Corporate rebranding is an exciting – and sometimes complicated – process for any business or organization. After using the same logo for many years, or even decades, reimagining a company’s public image isn’t a speedy process. It involves thoughtful discussions among stakeholders, industry research, concepting, developing and getting input throughout the process.
We’ve walked many clients through corporate rebrandings and this year, after using the same logo since Yellow Duck Marketing was founded in 2011, we decided it was our turn.
Moving to a new home pond in Plaza Midwood made it an ideal time to rebrand Yellow Duck Marketing with a new look. The logo development and redesign process took on a whole new meaning.
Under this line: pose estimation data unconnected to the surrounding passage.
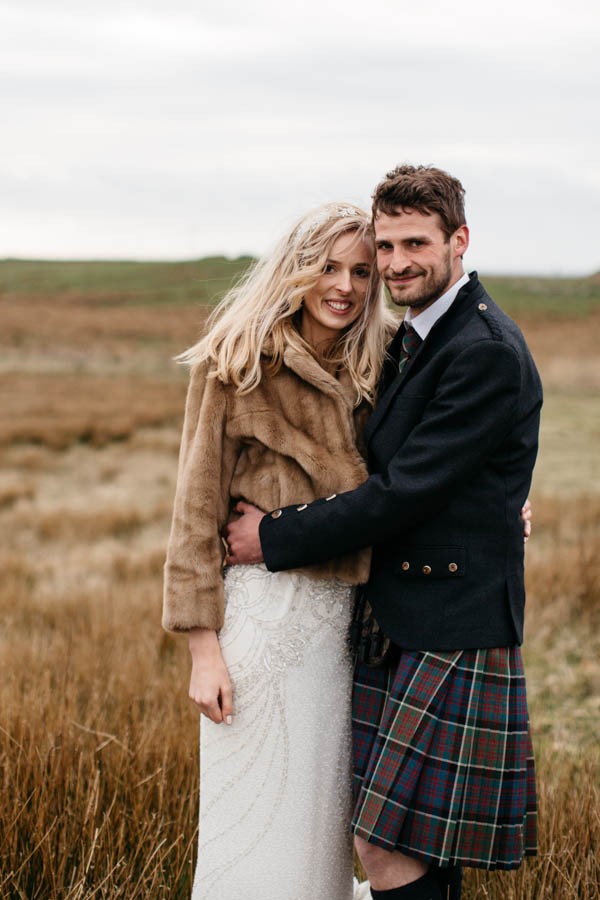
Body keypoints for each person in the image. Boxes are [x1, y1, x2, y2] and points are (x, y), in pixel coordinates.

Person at [225, 165, 542, 900]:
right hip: (407, 612)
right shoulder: (417, 337)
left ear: (459, 240)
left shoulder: (482, 349)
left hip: (452, 621)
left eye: (416, 244)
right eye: (388, 245)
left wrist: (275, 536)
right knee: (417, 844)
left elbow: (401, 494)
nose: (397, 263)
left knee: (386, 840)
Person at [162, 202, 398, 900]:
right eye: (327, 266)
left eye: (361, 271)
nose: (345, 286)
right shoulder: (235, 360)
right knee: (250, 820)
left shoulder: (378, 368)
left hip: (340, 637)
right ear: (296, 267)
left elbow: (410, 486)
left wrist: (501, 509)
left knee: (318, 833)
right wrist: (204, 650)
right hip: (258, 631)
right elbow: (195, 512)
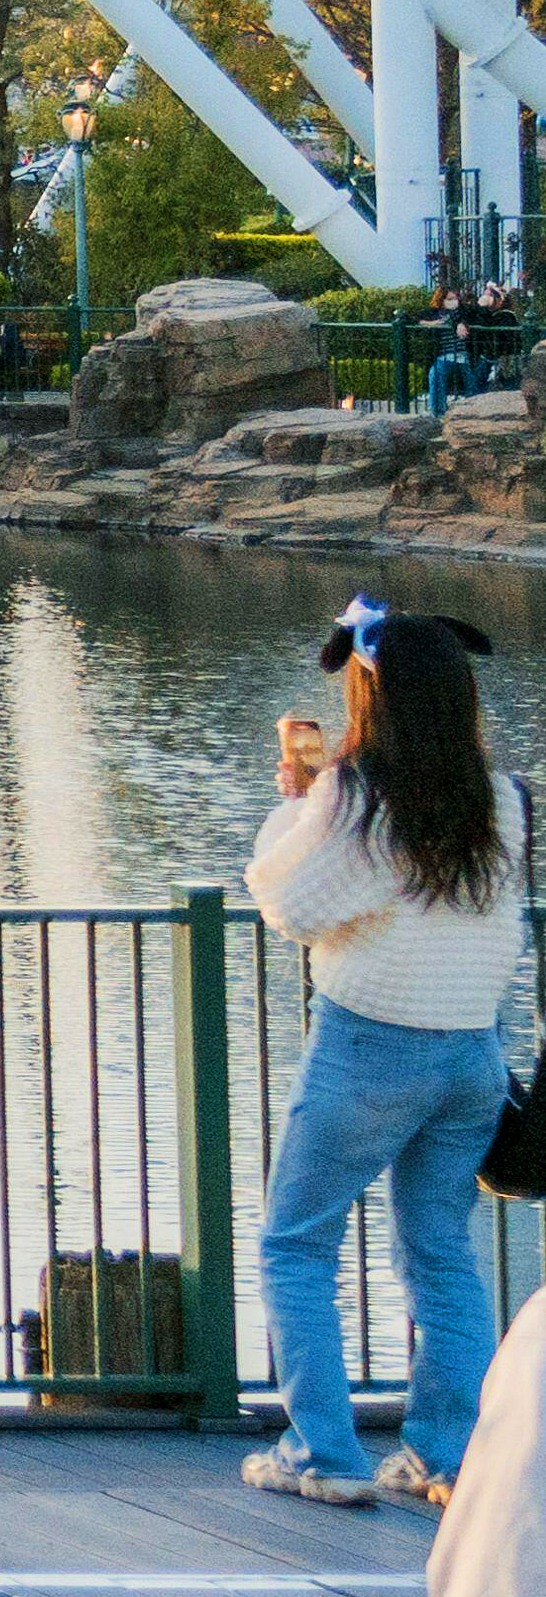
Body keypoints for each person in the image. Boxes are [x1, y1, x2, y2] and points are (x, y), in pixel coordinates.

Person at [243, 595, 523, 1508]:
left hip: (370, 1046)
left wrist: (293, 810)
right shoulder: (506, 799)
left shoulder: (358, 794)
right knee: (440, 1254)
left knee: (295, 1244)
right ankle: (448, 1456)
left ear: (374, 699)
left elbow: (288, 906)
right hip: (471, 1052)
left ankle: (321, 1453)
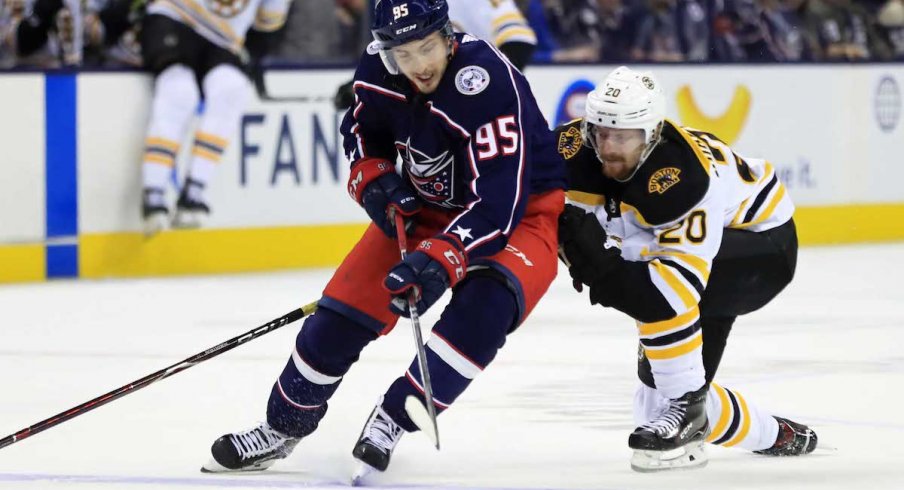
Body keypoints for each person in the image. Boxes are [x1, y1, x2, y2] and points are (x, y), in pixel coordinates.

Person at [202, 0, 566, 477]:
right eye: (403, 53)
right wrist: (372, 178)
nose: (418, 65)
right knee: (338, 318)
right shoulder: (379, 66)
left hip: (521, 215)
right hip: (426, 209)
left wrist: (441, 259)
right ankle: (283, 427)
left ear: (448, 35)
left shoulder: (486, 81)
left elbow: (501, 200)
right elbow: (358, 129)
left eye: (427, 48)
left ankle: (392, 421)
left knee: (484, 312)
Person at [556, 66, 817, 472]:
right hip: (704, 253)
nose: (607, 146)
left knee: (648, 276)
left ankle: (689, 406)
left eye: (622, 136)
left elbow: (670, 294)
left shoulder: (686, 179)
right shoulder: (573, 146)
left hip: (761, 249)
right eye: (600, 133)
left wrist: (601, 269)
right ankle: (773, 433)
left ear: (652, 134)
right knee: (652, 409)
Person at [139, 0, 290, 234]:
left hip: (224, 41)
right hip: (173, 15)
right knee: (179, 91)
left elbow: (268, 25)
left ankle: (195, 190)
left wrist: (250, 59)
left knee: (232, 88)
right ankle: (153, 192)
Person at [333, 0, 536, 110]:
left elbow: (519, 42)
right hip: (429, 116)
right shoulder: (394, 5)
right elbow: (397, 54)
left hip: (479, 113)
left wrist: (487, 88)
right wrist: (359, 88)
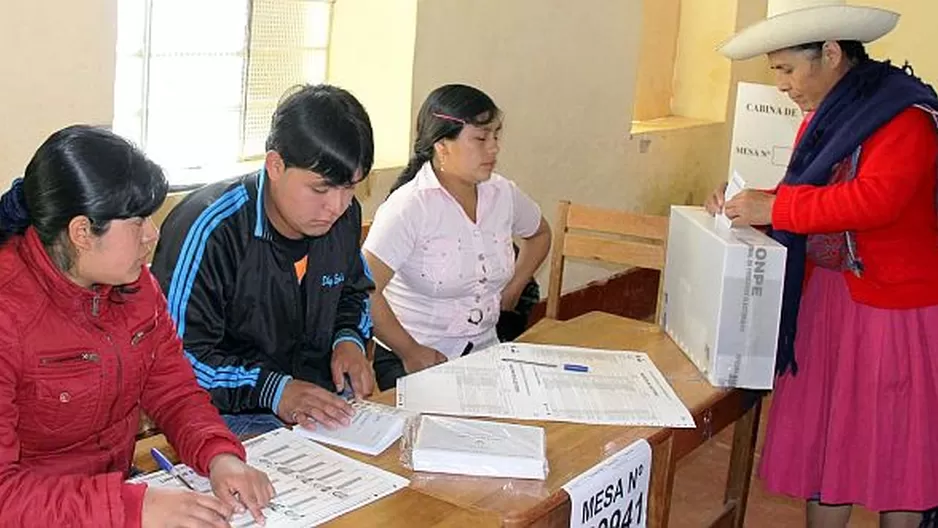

This time it was personal.
Each member of the team gave their input in an online survey asking questions like how modern/conservative, serious/playful and literal/abstract the logo should be as well as the opportunity to share any thoughts and prefaces they had. We knew that we wanted an iconic mark that was fun but elevated, showed progress and action.
The results gave a great baseline for everyone’s vision for the rebrand and how far they wanted to take it. The results revealed the duck, colors and fonts all needed some love to be modernized and elevated and that a brand marker was a must. So, we got quackin’!
Brainstorm and Concept Development
Because our name is Yellow Duck Marketing, we knew the duck would remain as the icon in some way, but other than that, the world was wide open for change. The first round of sketching took into account two concepts from the brand discovery: one, ducks paddle hard and furiously under water but are calm, cool and collected on top just as we are as marketers and two, we are not a one-stop-shop and are with our clients from the beginning and hold our relationships very strongly.
Sketching and Design Execution
The first logo batch gave a range of ideas that could be expanded upon – singular lines that convey our seamless process, layering shapes to show our variety of services and utilizing silhouettes to create the new duck icon.
The top two concepts were fine-tuned and put up for an internal vote. After some reflecting, the concepts just weren’t quacking back the way we hoped. It was time to take the pencil back to the paper to sketch again. We reconvened on what the duck represented and what this new brand message should be such as taking flight and creating forward movement. Julianne revealed that negative space and energy were the two themes that seemed to take charge. The sketches were presented, and her favorites were marked to then take into vector.
Once the final logo was selected, it went into colorization, where we established an accompanying color palette and brand marker. The new brand yellow feels powerful, happy and fresh and pairs perfectly with the rich accent colors.